KOMPAS IMAGES/MUNDRI WINANTO
Penyandang tuna daksa memperlihatkan keahliannya bermain holahop setelah mendapatkan kaki palsu gratis dari Yayasan Peduli Tuna Daksa di Sadhu Vaswani Center, Sunter, Jakarta, Sabtu (16/6/2012).
JAKARTA, KOMPAS.com - Terlahir dengan bagian tubuh yang tidak sempurna, atau kehilangan bagian tubuh karena kecelakaan bukan alasan bagi seseorang untuk padam gairah hidupnya. Dengan anggota tubuh buatan, perjalanan hidup tetap bisa ditempuh dengan semangat.
Semangat itu tertangkap dalam wajah-wajah gembira penerima kaki dan tangan palsu dari Yayasan Peduli Tuna Daksa, Sabtu (16/6/2012). "Kehilangan anggota tubuh bukan pilihan mereka, tetapi membantu mereka adalah pilihan kita," ujar Ketua Yayasan Peduli Tuna Daksa, Dury Pursani dalam penyerahan kaki dan tangan palsu gratis di Sadhu Vaswani Center, Sunter, Jakarta.
Dengan menyerahkan fotokopi kartu tanda penduduk, kartu keluarga, dan surat keterangan tidak mampu, 110 penyandang tuna daksa wilayah Banten dan Bandung mendapatkan kaki dan tangan palsu secara gratis. Ada 15 tenaga ahli yang siap membantu pemasangan kaki palsu kepada para penyandang tuna daksa itu.

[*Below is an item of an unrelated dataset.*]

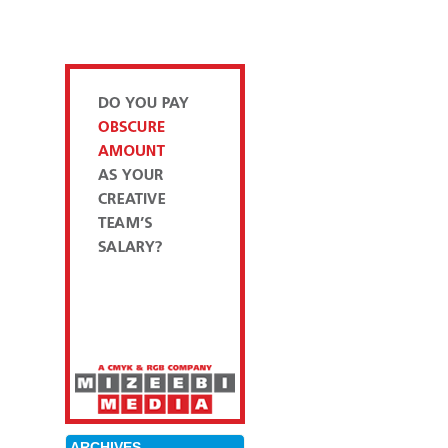
ARCHIVES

"Enam bulan lalu saya kehilangan kaki saya karena kecelakaan di jalan tol, tetapi saya ikhlas, mungkin ini takdir saya. Dengan bantuan kaki palsu gratis ini saya berharap bisa mencari nafkah lagi untuk menghidupi keluarga," ungkap Madin (45) salah satu penerima kaki palsu gratis.
Yayasan Peduli Tuna Daksa (Limbs For Limbless) adalah yayasan nirlaba dibawah naungan Yayasan Sadhu Vaswani Centre Jakarta yang bergerak di bidang kemanusiaan, khususnya membantu para penyandang tuna daksa. Salah satu kegiatannya adalah memberikan kaki palsu gratis kepada mereka yang tidak mampu.